With its early embrace of Linux and its highly reliable online banking site, KeyBank NA is among the most efficient, cutting-edge banks in the U.S. when it comes to IT — but that wasn’t the case in one area until recently.
When Al Coppolo was asked by lawyers at the KeyCorp operating unit to produce old e-mails for litigation or regulatory compliance, he would have as many as four members of his IT team trudge to an off-site storage facility to retrieve tapes, mount them on servers and painstakingly search for the requested messages.
“It was a completely manual environment,” said Coppolo, executive vice president and director of infrastructure at Cleveland-based KeyBank. “Sometimes we would have to look through copies of the same e-mail on multiple tapes if there were multiple replies.”
The process was so laborious and time-consuming that his team just barely met a 30-day internal deadline for producing e-mails. And, Coppolo noted, the number of legal requests was only growing. Moreover, in December new federal e-discovery rules went into effect that spell out requirements for submitting electronic documents as evidence in civil court cases.
Automating the Process
There are several technology alternatives available to companies looking for help. KeyBank opted for a full-blown archiving and content management system from AXS-One Inc., installing the software late last year to support a 300TB e-mail archive.
The bank bought AXS-One’s namesake software from Sun Microsystems Inc. as part of a compliance and content management product bundle. AXS-One can manage both e-mail and instant messages, and it captures a copy of each message that is sent or received. To give users one-click access to old messages, it creates message “stubs” in their e-mail directories.
Coppolo said the tools are working well enough that he hopes to eventually train KeyBank’s legal team to use AXS-One in order to free up his IT staffers for other tasks.

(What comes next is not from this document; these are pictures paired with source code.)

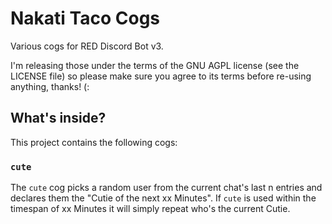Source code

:# Nakati Taco Cogs

Various cogs for RED Discord Bot v3.

I'm releasing those under the terms of the GNU AGPL license (see the LICENSE file) so please make sure you agree to its terms before re-using anything, thanks! (:

## What's inside?

This project contains the following cogs:

### `cute`

The `cute` cog picks a random user from the current chat's last n entries and declares them the "Cutie of the next xx Minutes".
If `cute` is used within the timespan of xx Minutes it will simply repeat who's the current Cutie.

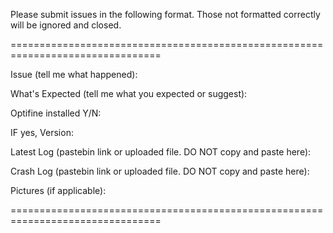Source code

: Please submit issues in the following format. Those not formatted correctly will be ignored and closed. 

================================================================================

Issue (tell me what happened):
  

What's Expected (tell me what you expected or suggest):
  

Optifine installed Y/N:

  IF yes, Version:
  
Latest Log (pastebin link or uploaded file. DO NOT copy and paste here):


Crash Log (pastebin link or uploaded file. DO NOT copy and paste here):


Pictures (if applicable):

================================================================================
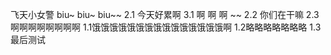 飞天小女警 biu~ biu~ biu~~
2.1 今天好累啊
3.1 啊 啊 啊 ~~
2.2 你们在干嘛
2.3 啊啊啊啊啊啊啊啊
1.1饿饿饿饿饿饿饿饿饿饿饿饿饿饿饿啊
1.2略略略略略略略
1.3最后测试

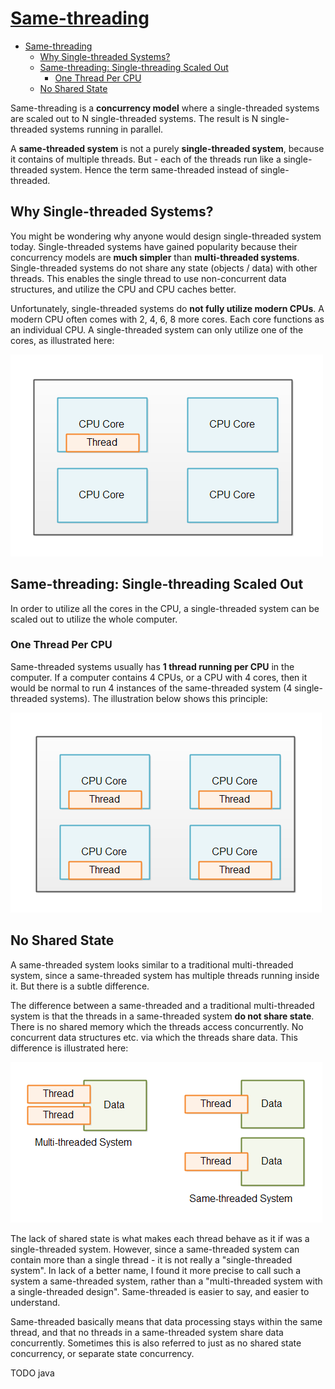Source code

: # [Same-threading](http://tutorials.jenkov.com/java-concurrency/same-threading.html)

- [Same-threading](#same-threading)
  - [Why Single-threaded Systems?](#why-single-threaded-systems)
  - [Same-threading: Single-threading Scaled Out](#same-threading-single-threading-scaled-out)
    - [One Thread Per CPU](#one-thread-per-cpu)
  - [No Shared State](#no-shared-state)

Same-threading is a **concurrency model** where a single-threaded systems are scaled out to N single-threaded systems. The result is N single-threaded systems running in parallel.

A **same-threaded system** is not a purely **single-threaded system**, because it contains of multiple threads. But - each of the threads run like a single-threaded system. Hence the term same-threaded instead of single-threaded.

## Why Single-threaded Systems?

You might be wondering why anyone would design single-threaded system today. Single-threaded systems have gained popularity because their concurrency models are **much simpler** than **multi-threaded systems**. Single-threaded systems do not share any state (objects / data) with other threads. This enables the single thread to use non-concurrent data structures, and utilize the CPU and CPU caches better.

Unfortunately, single-threaded systems do **not fully utilize modern CPUs**. A modern CPU often comes with 2, 4, 6, 8 more cores. Each core functions as an individual CPU. A single-threaded system can only utilize one of the cores, as illustrated here:

![fig0](./fig/Same-threading/same-threading-0.png)

## Same-threading: Single-threading Scaled Out

In order to utilize all the cores in the CPU, a single-threaded system can be scaled out to utilize the whole computer.

### One Thread Per CPU

Same-threaded systems usually has **1 thread running per CPU** in the computer. If a computer contains 4 CPUs, or a CPU with 4 cores, then it would be normal to run 4 instances of the same-threaded system (4 single-threaded systems). The illustration below shows this principle:

![fig0-1](./fig/Same-threading/same-threading-0-1.png)

## No Shared State

A same-threaded system looks similar to a traditional multi-threaded system, since a same-threaded system has multiple threads running inside it. But there is a subtle difference.

The difference between a same-threaded and a traditional multi-threaded system is that the threads in a same-threaded system **do not share state**. There is no shared memory which the threads access concurrently. No concurrent data structures etc. via which the threads share data. This difference is illustrated here:

![fig4](./fig/Same-threading/same-threading-4.png)

The lack of shared state is what makes each thread behave as it if was a single-threaded system. However, since a same-threaded system can contain more than a single thread - it is not really a "single-threaded system". In lack of a better name, I found it more precise to call such a system a same-threaded system, rather than a "multi-threaded system with a single-threaded design". Same-threaded is easier to say, and easier to understand.

Same-threaded basically means that data processing stays within the same thread, and that no threads in a same-threaded system share data concurrently. Sometimes this is also referred to just as no shared state concurrency, or separate state concurrency.








TODO java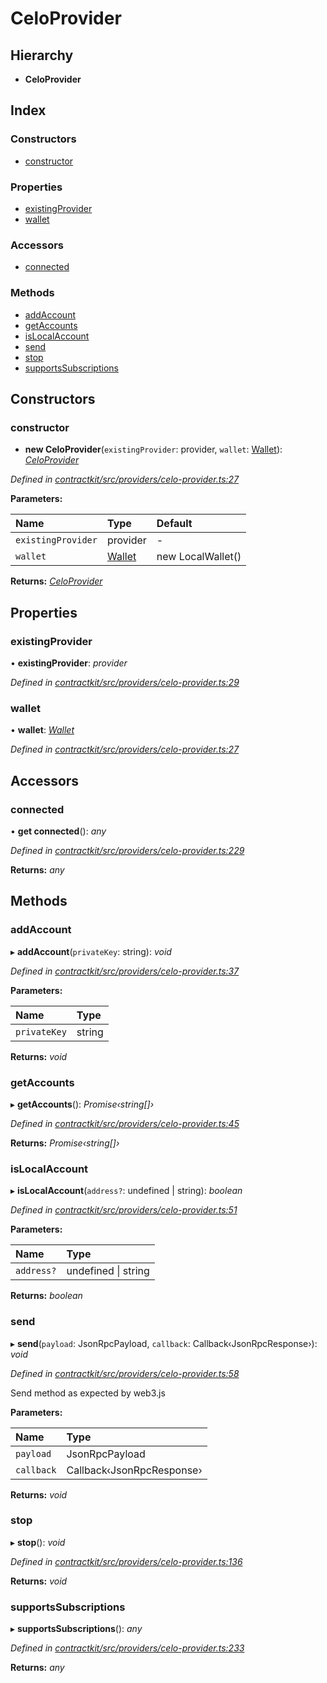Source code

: # CeloProvider

## Hierarchy

* **CeloProvider**

## Index

### Constructors

* [constructor](_providers_celo_provider_.celoprovider.md#constructor)

### Properties

* [existingProvider](_providers_celo_provider_.celoprovider.md#existingprovider)
* [wallet](_providers_celo_provider_.celoprovider.md#wallet)

### Accessors

* [connected](_providers_celo_provider_.celoprovider.md#connected)

### Methods

* [addAccount](_providers_celo_provider_.celoprovider.md#addaccount)
* [getAccounts](_providers_celo_provider_.celoprovider.md#getaccounts)
* [isLocalAccount](_providers_celo_provider_.celoprovider.md#islocalaccount)
* [send](_providers_celo_provider_.celoprovider.md#send)
* [stop](_providers_celo_provider_.celoprovider.md#stop)
* [supportsSubscriptions](_providers_celo_provider_.celoprovider.md#supportssubscriptions)

## Constructors

### constructor

+ **new CeloProvider**\(`existingProvider`: provider, `wallet`: [Wallet](../interfaces/_wallets_wallet_.wallet.md)\): [_CeloProvider_](_providers_celo_provider_.celoprovider.md)

_Defined in_ [_contractkit/src/providers/celo-provider.ts:27_](https://github.com/celo-org/celo-monorepo/blob/master/packages/contractkit/src/providers/celo-provider.ts#L27)

**Parameters:**

| Name | Type | Default |
| :--- | :--- | :--- |
| `existingProvider` | provider | - |
| `wallet` | [Wallet](../interfaces/_wallets_wallet_.wallet.md) | new LocalWallet\(\) |

**Returns:** [_CeloProvider_](_providers_celo_provider_.celoprovider.md)

## Properties

### existingProvider

• **existingProvider**: _provider_

_Defined in_ [_contractkit/src/providers/celo-provider.ts:29_](https://github.com/celo-org/celo-monorepo/blob/master/packages/contractkit/src/providers/celo-provider.ts#L29)

### wallet

• **wallet**: [_Wallet_](../interfaces/_wallets_wallet_.wallet.md)

_Defined in_ [_contractkit/src/providers/celo-provider.ts:27_](https://github.com/celo-org/celo-monorepo/blob/master/packages/contractkit/src/providers/celo-provider.ts#L27)

## Accessors

### connected

• **get connected**\(\): _any_

_Defined in_ [_contractkit/src/providers/celo-provider.ts:229_](https://github.com/celo-org/celo-monorepo/blob/master/packages/contractkit/src/providers/celo-provider.ts#L229)

**Returns:** _any_

## Methods

### addAccount

▸ **addAccount**\(`privateKey`: string\): _void_

_Defined in_ [_contractkit/src/providers/celo-provider.ts:37_](https://github.com/celo-org/celo-monorepo/blob/master/packages/contractkit/src/providers/celo-provider.ts#L37)

**Parameters:**

| Name | Type |
| :--- | :--- |
| `privateKey` | string |

**Returns:** _void_

### getAccounts

▸ **getAccounts**\(\): _Promise‹string\[\]›_

_Defined in_ [_contractkit/src/providers/celo-provider.ts:45_](https://github.com/celo-org/celo-monorepo/blob/master/packages/contractkit/src/providers/celo-provider.ts#L45)

**Returns:** _Promise‹string\[\]›_

### isLocalAccount

▸ **isLocalAccount**\(`address?`: undefined \| string\): _boolean_

_Defined in_ [_contractkit/src/providers/celo-provider.ts:51_](https://github.com/celo-org/celo-monorepo/blob/master/packages/contractkit/src/providers/celo-provider.ts#L51)

**Parameters:**

| Name | Type |
| :--- | :--- |
| `address?` | undefined \| string |

**Returns:** _boolean_

### send

▸ **send**\(`payload`: JsonRpcPayload, `callback`: Callback‹JsonRpcResponse›\): _void_

_Defined in_ [_contractkit/src/providers/celo-provider.ts:58_](https://github.com/celo-org/celo-monorepo/blob/master/packages/contractkit/src/providers/celo-provider.ts#L58)

Send method as expected by web3.js

**Parameters:**

| Name | Type |
| :--- | :--- |
| `payload` | JsonRpcPayload |
| `callback` | Callback‹JsonRpcResponse› |

**Returns:** _void_

### stop

▸ **stop**\(\): _void_

_Defined in_ [_contractkit/src/providers/celo-provider.ts:136_](https://github.com/celo-org/celo-monorepo/blob/master/packages/contractkit/src/providers/celo-provider.ts#L136)

**Returns:** _void_

### supportsSubscriptions

▸ **supportsSubscriptions**\(\): _any_

_Defined in_ [_contractkit/src/providers/celo-provider.ts:233_](https://github.com/celo-org/celo-monorepo/blob/master/packages/contractkit/src/providers/celo-provider.ts#L233)

**Returns:** _any_

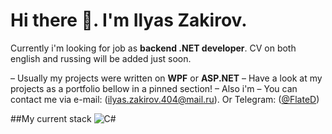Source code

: # Hi there 👋. I'm Ilyas Zakirov.

Currently i'm looking for job as **backend .NET developer**. CV on both english and russing will be added just soon.

– Usually my projects were written on **WPF** or **ASP.NET**
– Have a look at my projects as a portfolio bellow in a pinned section!
– Also i'm 
– You can contact me via e-mail: (ilyas.zakirov.404@mail.ru). Or Telegram: ([@FlateD](https://t.me/flated))

##My current stack
![C#](https://img.shields.io/badge/c%23-%23239120.svg?style=for-the-badge&logo=c-sharp&logoColor=white)
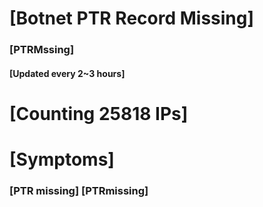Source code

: # [Botnet PTR Record Missing]
### [PTRMssing]
#### [Updated every 2~3 hours]

# [Counting 25818 IPs]

# [Symptoms] 
###   [PTR missing] [PTRmissing]
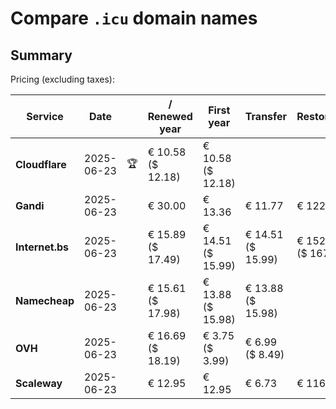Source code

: # Compare `.icu` domain names

## Summary

Pricing (excluding taxes):

| Service | Date |  | / Renewed year | First year | Transfer | Restoration |
|--|--|--|--|--|--|--|
| **Cloudflare** | 2025-06-23 | 🏆 | € 10.58<br>($ 12.18) | € 10.58<br>($ 12.18) |  |  |
| **Gandi** | 2025-06-23 |  | € 30.00 | € 13.36 | € 11.77 | € 122.42 |
| **Internet.bs** | 2025-06-23 |  | € 15.89<br>($ 17.49) | € 14.51<br>($ 15.99) | € 14.51<br>($ 15.99) | € 152.09<br>($ 167.49) |
| **Namecheap** | 2025-06-23 |  | € 15.61<br>($ 17.98) | € 13.88<br>($ 15.98) | € 13.88<br>($ 15.98) |  |
| **OVH** | 2025-06-23 |  | € 16.69<br>($ 18.19) | € 3.75<br>($ 3.99) | € 6.99<br>($ 8.49) |  |
| **Scaleway** | 2025-06-23 |  | € 12.95 | € 12.95 | € 6.73 | € 116.26 |
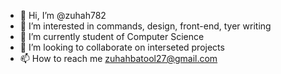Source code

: - 👋 Hi, I’m @zuhah782
- 👀 I’m interested in commands, design, front-end, tyer writing 
- 🌱 I’m currently student of Computer Science
- 💞️ I’m looking to collaborate on interseted projects
- 📫 How to reach me zuhahbatool27@gmail.com
  

<!---
zuhah782/zuhah782 is a ✨ special ✨ repository because its `README.md` (this file) appears on your GitHub profile.
You can click the Preview link to take a look at your changes.
--->
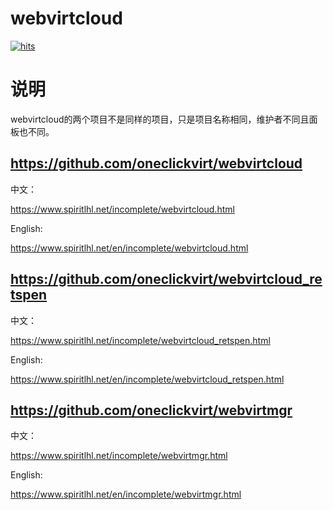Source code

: # webvirtcloud

[![hits](https://hits.spiritlhl.net/webvirtcloud.svg?action=hit&title=hits&title_bg=%23555555&count_bg=%233aebee&edge_flat=false)](https://hits.spiritlhl.net)

# 说明

webvirtcloud的两个项目不是同样的项目，只是项目名称相同，维护者不同且面板也不同。

## https://github.com/oneclickvirt/webvirtcloud

中文：

https://www.spiritlhl.net/incomplete/webvirtcloud.html

English:

https://www.spiritlhl.net/en/incomplete/webvirtcloud.html

## https://github.com/oneclickvirt/webvirtcloud_retspen

中文：

https://www.spiritlhl.net/incomplete/webvirtcloud_retspen.html

English:

https://www.spiritlhl.net/en/incomplete/webvirtcloud_retspen.html

## https://github.com/oneclickvirt/webvirtmgr

中文：

https://www.spiritlhl.net/incomplete/webvirtmgr.html

English:

https://www.spiritlhl.net/en/incomplete/webvirtmgr.html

The increased need for companies to be able to produce electronic evidence is “a pretty serious issue,” said Michael Osterman, an analyst at Osterman Research Inc. in Black Diamond, Wash.
And many companies don’t appear to be ready to comply with the e-discovery rules. For example, in a survey conducted by Computerworld last fall, 32% of the 170 IT managers and staffers who responded said their companies weren’t at all prepared to meet the new requirements.
Archiving systems such as AXS-One are good for large companies with e-mail indexes that bulge out to “Google-like sizes,” Osterman said. A less-costly alternative, he noted, is to add search and retrieval software to existing e-mail servers.